How to complete this task: Please reproduce all of the data below exactly, leaving each picture out.

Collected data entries
»»
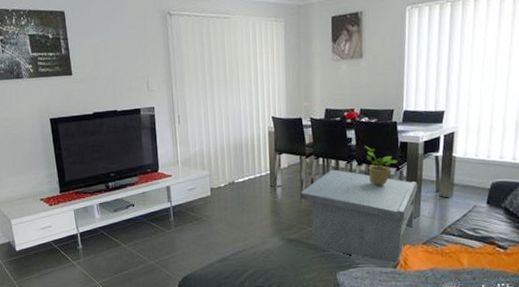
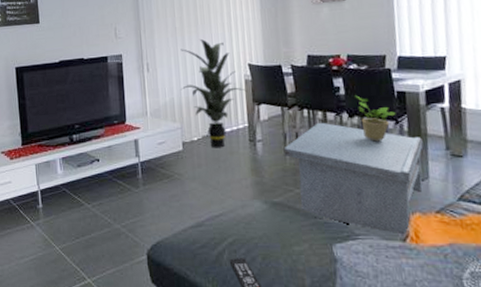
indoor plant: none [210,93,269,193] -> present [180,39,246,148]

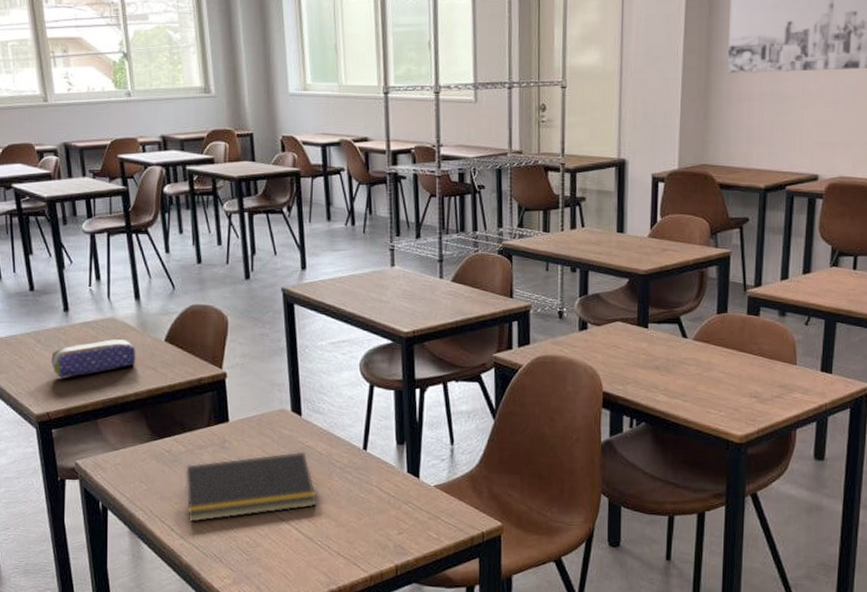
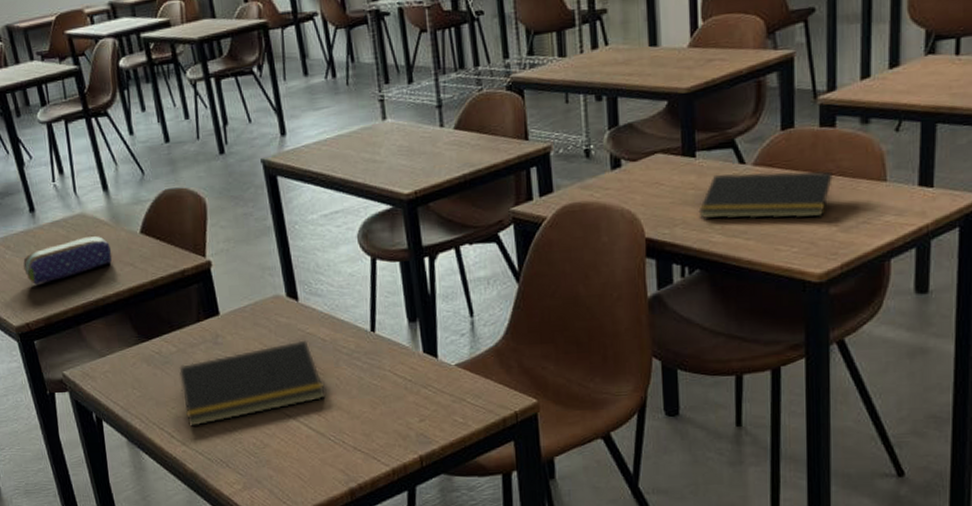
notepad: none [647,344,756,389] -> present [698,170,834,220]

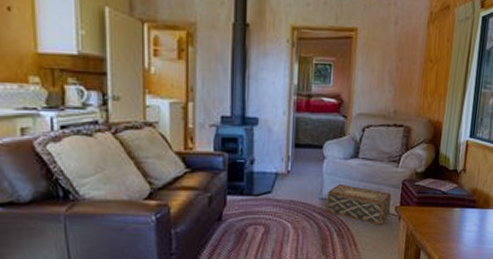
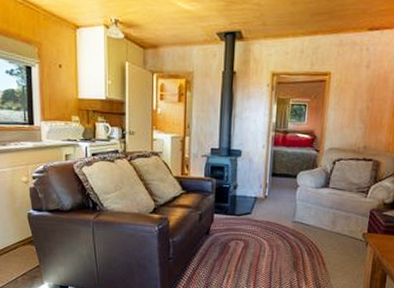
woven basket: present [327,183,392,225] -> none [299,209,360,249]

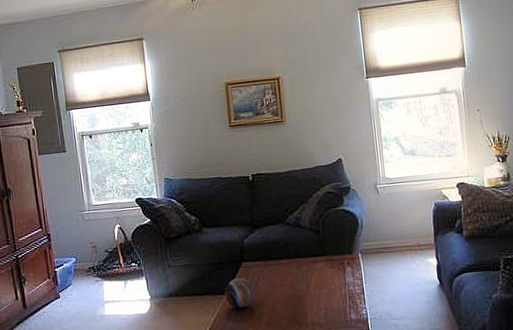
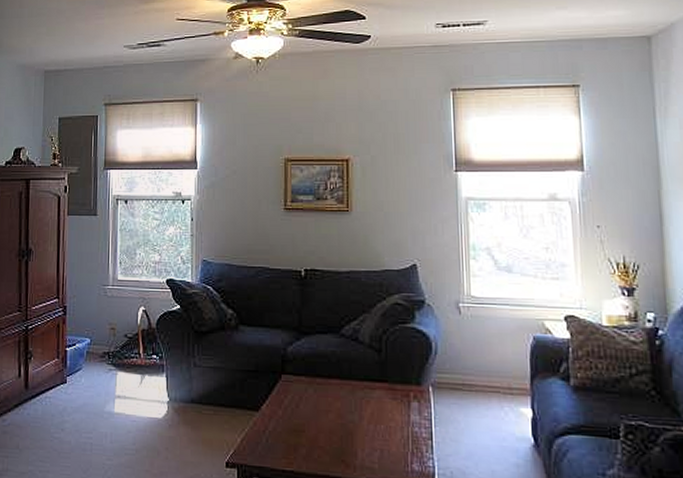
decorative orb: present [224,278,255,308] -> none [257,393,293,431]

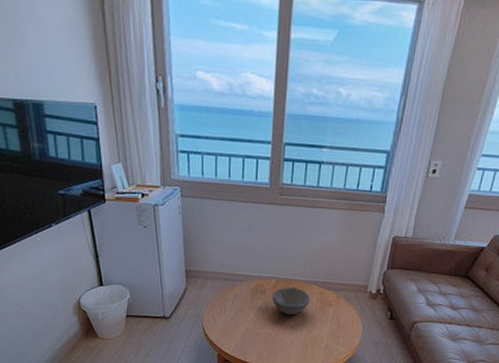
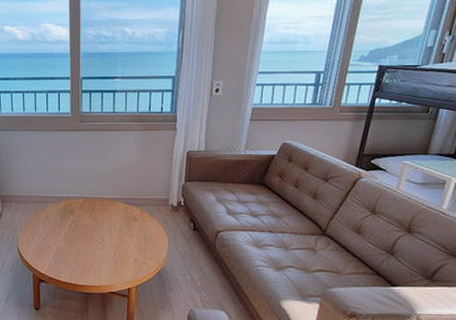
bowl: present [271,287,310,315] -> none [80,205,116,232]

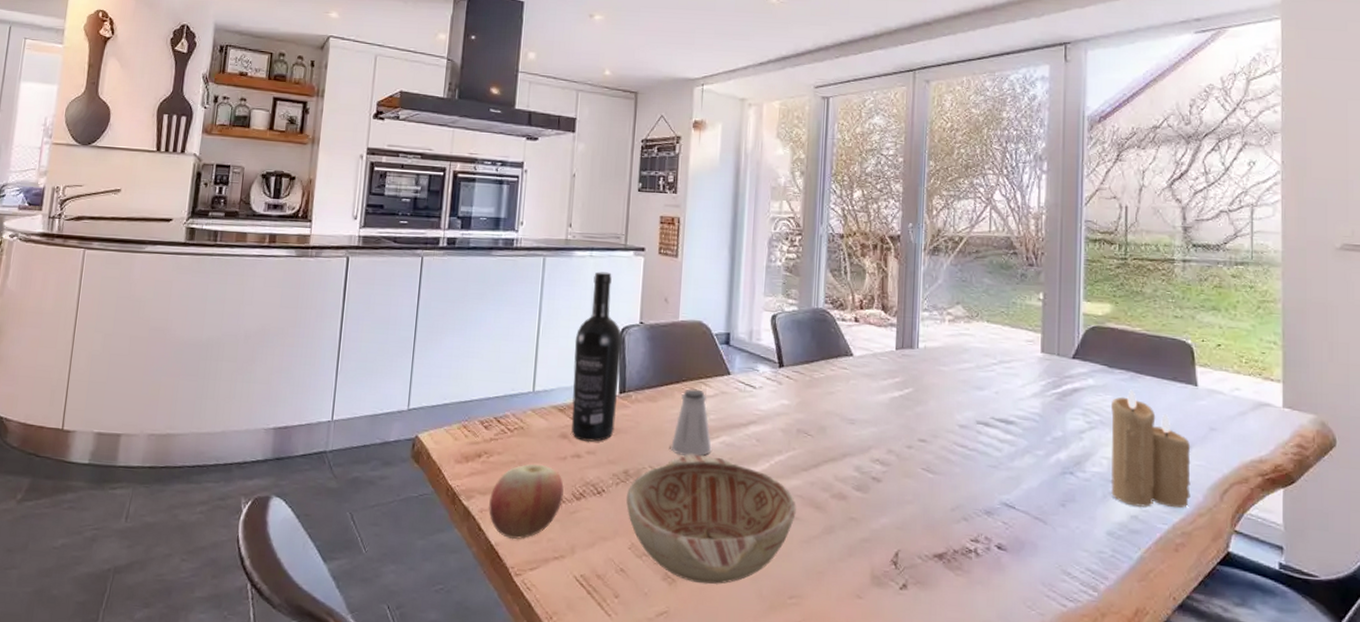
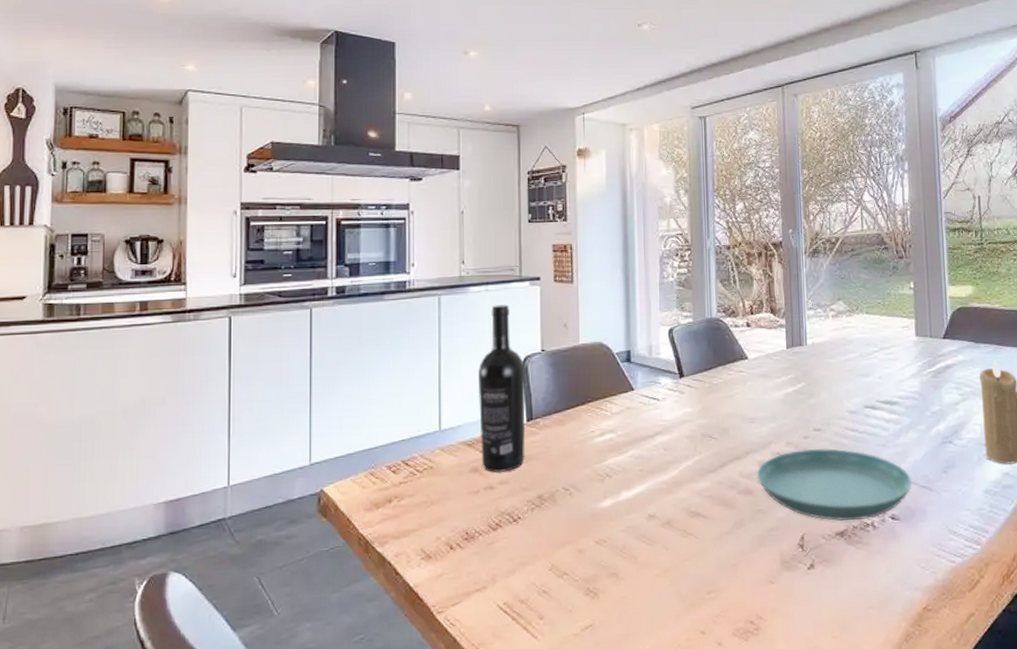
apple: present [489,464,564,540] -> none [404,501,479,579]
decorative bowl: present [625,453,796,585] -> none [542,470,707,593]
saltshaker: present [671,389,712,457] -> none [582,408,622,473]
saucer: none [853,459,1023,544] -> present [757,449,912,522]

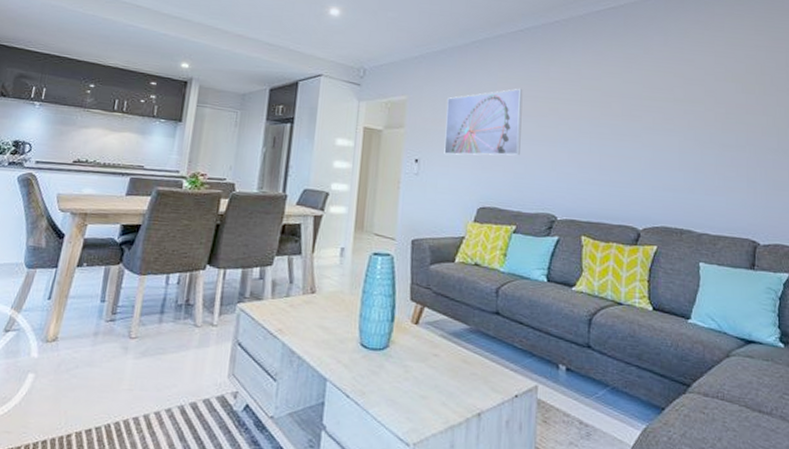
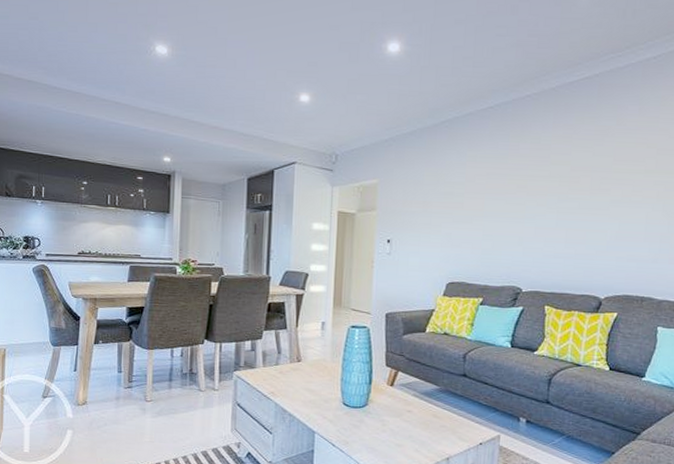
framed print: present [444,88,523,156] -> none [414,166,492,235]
««
Task response:
indoor plant: none [210,93,269,193] -> present [180,39,246,148]

notepad: none [647,344,756,389] -> present [698,170,834,220]

woven basket: present [327,183,392,225] -> none [299,209,360,249]

decorative orb: present [224,278,255,308] -> none [257,393,293,431]

bowl: present [271,287,310,315] -> none [80,205,116,232]

apple: present [489,464,564,540] -> none [404,501,479,579]
decorative bowl: present [625,453,796,585] -> none [542,470,707,593]
saltshaker: present [671,389,712,457] -> none [582,408,622,473]
saucer: none [853,459,1023,544] -> present [757,449,912,522]

framed print: present [444,88,523,156] -> none [414,166,492,235]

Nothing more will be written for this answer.